ASSIGNMENT A:
Answer these questions using the schooldays memoir below:
(i) What was the book awarded as a prize at the end of the second year about?
(ii) What cap and blazer did the writer have to wear on the walk home from grammar school?
(iii) What were the three set texts for the English Literature exam?
ASSIGNMENT B: Write the next part of the schooldays memoir below, picking up after its final sentence.

DOCUMENT SEGMENT Block Start

When I look back on my schooldays, my overwhelming sense is one of wasted opportunity coupled with the intense sensation of crushing disappointment and the faintest scent of Mycil Foot Powder…
I was a bright kid in my early school days and I cruised through my eleven plus* without any real idea that I had ever even taken it. This is the pattern of my life: I am successful at things only when I don’t realise I am doing them. In retrospect, that is the point at which everything started to go wrong. Those of us who ‘went up’ to the grammar school from the council estate became class traitors, the enemy of some of those we had grown up with and, although I’m pretty certain that it never even occurred to any of my new school friends, I felt keenly a class structure that I had never encountered before and, most particularly, my own place at the bottom of it. Worse, I had always been one of the brainboxes at my junior school, but here I was in the midst of an intake of about a hundred kids, all of whom I felt were considerably brighter than me. (They were.) I knew that I was going to find school a challenge, but I was not prepared for the misery that a walk home through the streets of my formative years was to bring me, bedecked in the reviled Billy Bunter cap and blazer** I was forced to wear, facing the hatred of those whom I had formally thought of as friends. A daily trip from school gate to Dante’s abandoned tenth level of Hell. It was alarming how quickly I cracked.
I buckled down for a while, tried to work my way through it – in class I had my hand up more often than a trainee vet – and at the end of my second year I was awarded the prize (a book about Tutenkhamen that I still have to this day) for ‘Progress and Industry’ which, even then I understood was a euphemism for ‘stupid, but tries hard’. Armed with this knowledge, I immediately stopped trying hard and became a full-time pain in the arse instead.
I scraped a handful of GCSE passes by whatever means, I am not sure, having reached a point where I did not even attempt to offer an excuse for not doing my homework. My low point being an assault on an English Literature exam having made no attempt whatsoever to read any of the three set texts: Twelfth Night a play that I thoroughly enjoyed seeing live, but could make neither head nor tail of on paper; Far from the Madding Crowd the coma-inducing text of which I hoped to bypass by reading about a quarter of a revision guide, and The Prologue to the Canterbury Tales which I saw no point whatsoever in even pretending to have read since I was so out of my depth by the foot of the first page that I would have required rescue by the RNLI***. Never-the-less, for reasons I can only begin to imagine, I was offered a place in Sixth Form – a future-life enhancing gift that I gratefully accepted by making no effort at all to study during the two years I was granted. For whomever it was who saw something in me back then, and for all of those who had to put up with me during those two years – most especially those who had to try and ‘teach’ me – I can only offer my sincere apologies. I do, at least, now have the maturity to know how badly I behaved towards you, and the self-awareness to understand that I completely blew a chance that I didn’t really deserve in the first place.

DOCUMENT SEGMENT Block End
DATASET EXTRACT Block Start

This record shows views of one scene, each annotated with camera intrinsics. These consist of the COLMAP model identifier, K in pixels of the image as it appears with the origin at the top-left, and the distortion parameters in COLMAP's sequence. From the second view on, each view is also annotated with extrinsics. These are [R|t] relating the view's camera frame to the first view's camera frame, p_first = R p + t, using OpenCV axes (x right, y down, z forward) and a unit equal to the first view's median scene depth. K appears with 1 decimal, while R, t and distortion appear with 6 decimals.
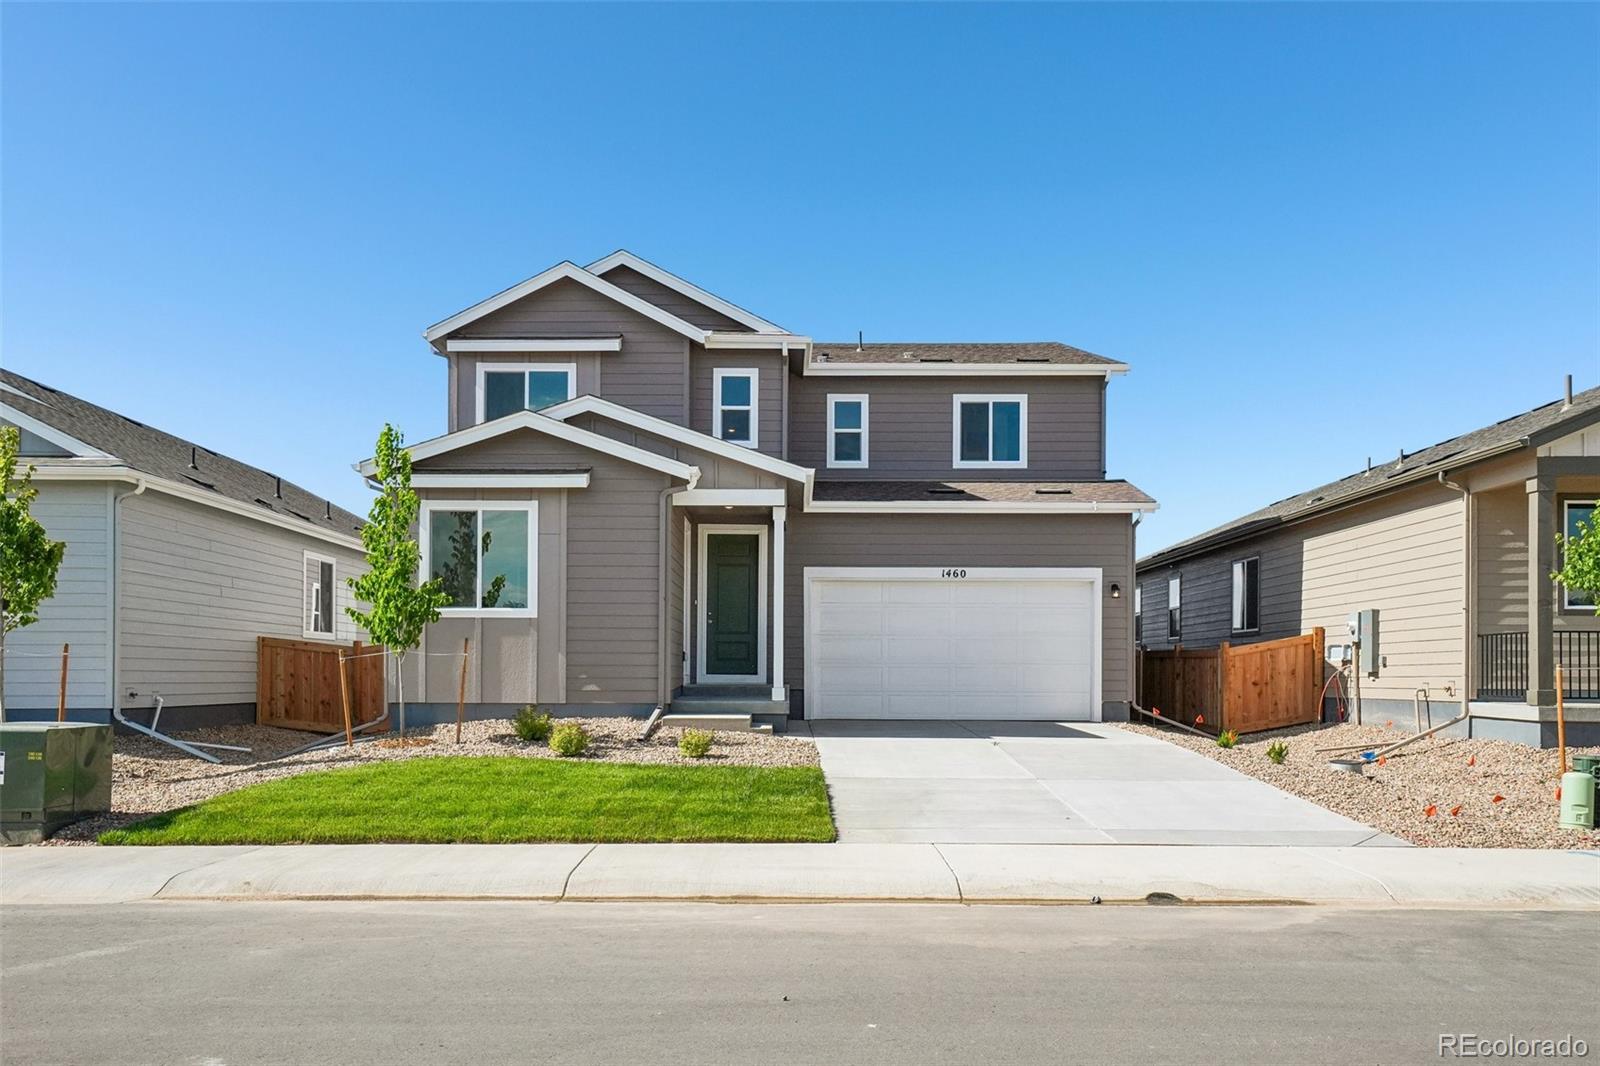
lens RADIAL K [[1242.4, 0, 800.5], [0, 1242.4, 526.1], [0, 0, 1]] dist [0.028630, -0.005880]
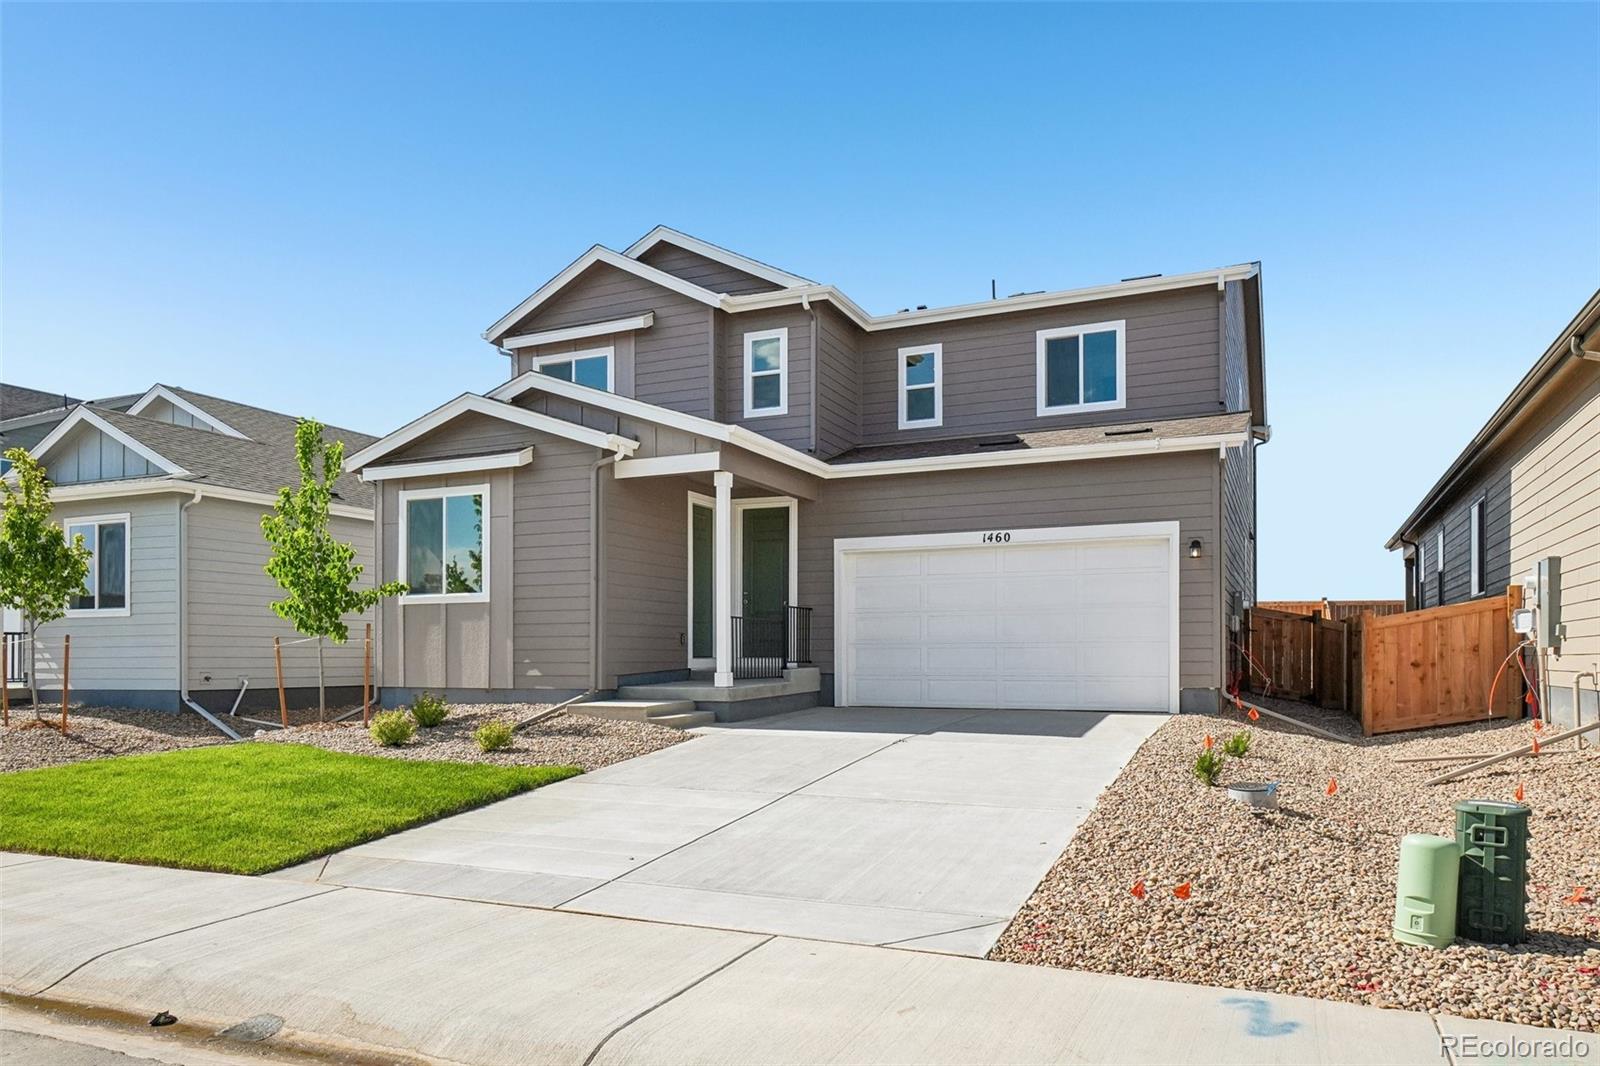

DATASET EXTRACT Block End

TASK RESULT A:
(i) Tutenkhamen.
(ii) The Billy Bunter cap and blazer.
(iii) Twelfth Night, Far from the Madding Crowd, and The Prologue to the Canterbury Tales.

TASK RESULT B:
An opportunity wasted on an almost Oliver Reed scale…
*A basic IQ test, taken at age eleven, and the means of determining whether one went to Grammar School and took ‘O’ levels or went to Comprehensive School and learned to smoke. That the most successful people I know failed the eleven plus, and most of those with emotional difficulties passed it, probably tells you all you need to know.
**God knows how my parents afforded it. It cannot have been easy for them and, as my gratitude levels were below zero, not terribly fulfilling. They never complained. I wish they had.
***The Royal National Lifeboat Institute
My brother passed his 11 plus. I remember it being a big deal and being quite cross at the attention he was getting (I was 3 years younger) He went “up” and learned to smoke. My parents were enraged but as they were chain-smokers I thought they had no ground to stand on. Brother managed to acquire a cockney accent, shock, horror! I was sent to America and the last thing I was told before being launched off was “don’t lose your British accent darling”. Having done quite well in French convent schools, I arrived in time for senior year of high school which was probably the single most damaging thing in my disrupted education. I once sat an English exam based on Moby Dick. All I knew about it was that it involved a whale. That I scraped through is an indication of the sort of education I gained. I should have done more, but was up against “difficulties! My parents never commented one way or another.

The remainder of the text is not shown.